If the allegations are true and supported by documentary and other evidence, why wait for the Presidential Commission? The authorities can initiate criminal action through a complaint to the appropriate Police Division and bring him to justice. It would have been ethical if State Minister Abeywardene refrained from making these allegations through the media as the subject of Central Bank does not come within the purview of his official position and the charges are yet not known to be properly ascertained or proved.
Not a fraud
Even in the COPE report, though its final recommendations included legal proceedings against Mahendran, careful study of the entire report does not indicate that the case against former Governor is firmly established and it was more of a finding on possible losses resulting from abrupt changes in procedure rather than any fraudulent activity. The alleged loss estimated by the Auditor General was also questioned because he based his calculations on the wrong premise of direct placements whereas the recommended legal procedure was Public Auction.
Fraud as everyone knows should have five elements, namely, a false statement of a material fact, knowledge on the part of the perpetrator that the representation or statement is untrue, intent on the part of the perpetrator to deceive the alleged victim, justifiable reliance by the alleged victim and injury (legal) to the victim. It was not possible for COPE to determine who the perpetrator (former Governor, Perpetual Treasuries or CBSL officials?) is and who the victim (Central Bank, Government or other person?) is by perusal of evidence placed before it.
There is no apparent person or persons who made false representations at the bond auction in question. Therefore it is not right for anyone to term the alleged bond auction as a fraud unless it is determined by the Attorney General after careful and deep study of the entire process and scrutiny of the evidence submitted. It is also not correct to define the said bond issue as a scam (fraudulent scheme for obtaining money, like the pyramid scheme).
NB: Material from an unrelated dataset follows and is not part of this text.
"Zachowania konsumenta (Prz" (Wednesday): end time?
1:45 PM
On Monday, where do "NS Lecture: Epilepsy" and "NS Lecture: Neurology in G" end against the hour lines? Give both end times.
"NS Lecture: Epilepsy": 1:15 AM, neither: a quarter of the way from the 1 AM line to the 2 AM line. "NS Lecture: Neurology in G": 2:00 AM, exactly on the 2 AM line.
The COPE Chairman, JVP and Joint Opposition Parliamentarians and commentators in the media defined the bond issue in question as a fraud or a scam. Prof. G.L. Peiris recently stated that Attorney General has proffered the opinion that the findings in the COPE report cannot be pursued as a criminal case but it can only be taken up in courts as a civil matter. If this is true, then the Attorney General may have determined that the bond issue cannot be classified as a fraud.
Perpetual Treasuries
In the case of Perpetual Treasuries too, it appears that the Central Bank is somewhat helpless because they may have engaged in their trade within the parameters prescribed and the Central Bank had only curtailed their activities without cancelling their Primary Dealership license. The exorbitant profits allegedly earned by the company may need to be investigated but nothing apparently is being done.
The other allegation of Perpetual Treasuries engaging in bond dealings higher in proportion than the others because of the connection of Aloysius to the former Governor which may amount to insider trading, a serious offence, was not even hinted at COPE proceedings and no evidence in this regard was submitted. Such insider trading could have taken place with the connivance of other Central Bankers instead of Mahendran but such allegations were also not made.
In conclusion, I must say one can only see the truth when the findings of the Presidential Commission on the bond issue of 27 February 2015 are one day published, hoping it would be sooner than later. So, in the meantime, it is not fair to go on beating Mahendran as an unscrupulous individual without the facts being established and proved.